**Records from a data collection**
++++++++++
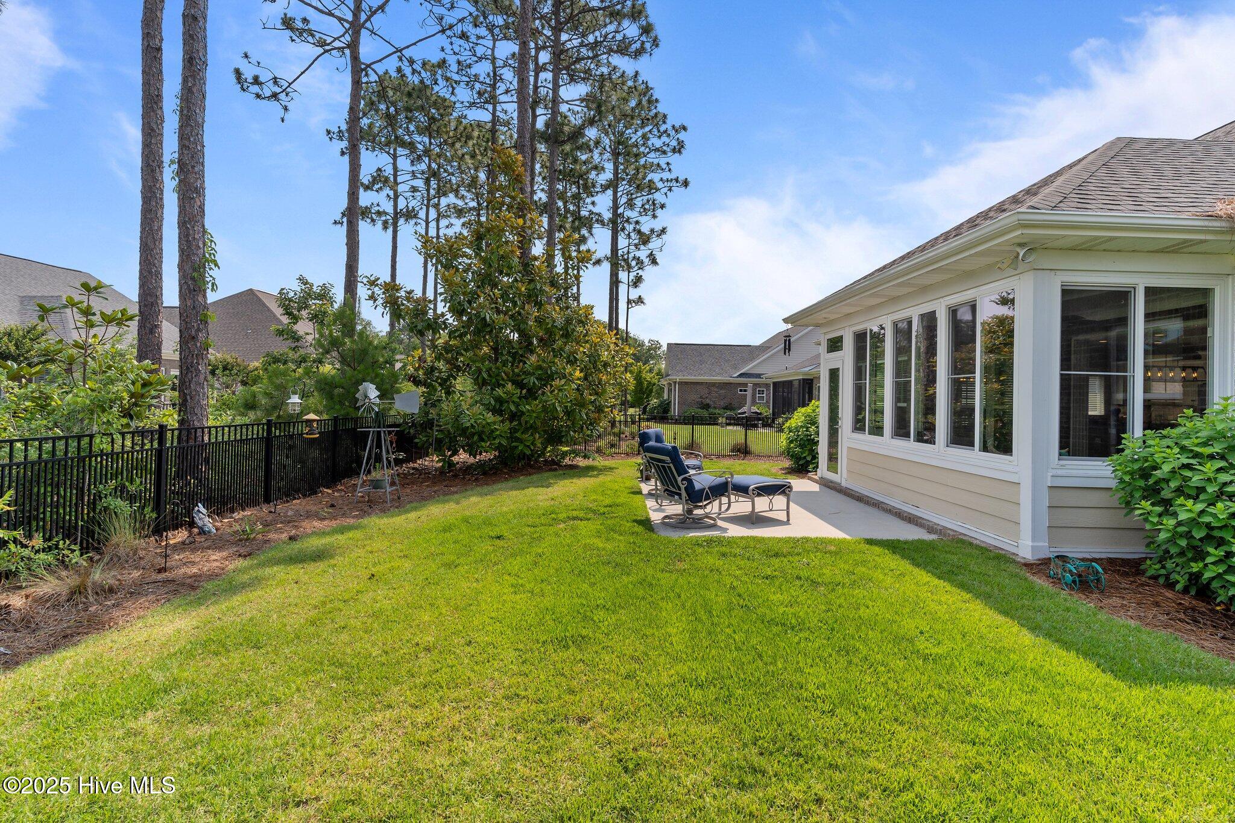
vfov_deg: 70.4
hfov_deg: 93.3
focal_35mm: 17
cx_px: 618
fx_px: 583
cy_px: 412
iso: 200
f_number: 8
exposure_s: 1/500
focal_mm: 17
++++++++++
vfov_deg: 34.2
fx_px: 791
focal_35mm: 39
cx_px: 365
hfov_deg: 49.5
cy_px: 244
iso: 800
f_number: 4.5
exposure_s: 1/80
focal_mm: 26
++++++++++
**Your goal**
Could you return exactly the stretch of the data above that starts at the line with "vfov_deg: 70.4" and ends at the line with "focal_mm: 17", both lines included?

**Result of the exercise**
vfov_deg: 70.4
hfov_deg: 93.3
focal_35mm: 17
cx_px: 618
fx_px: 583
cy_px: 412
iso: 200
f_number: 8
exposure_s: 1/500
focal_mm: 17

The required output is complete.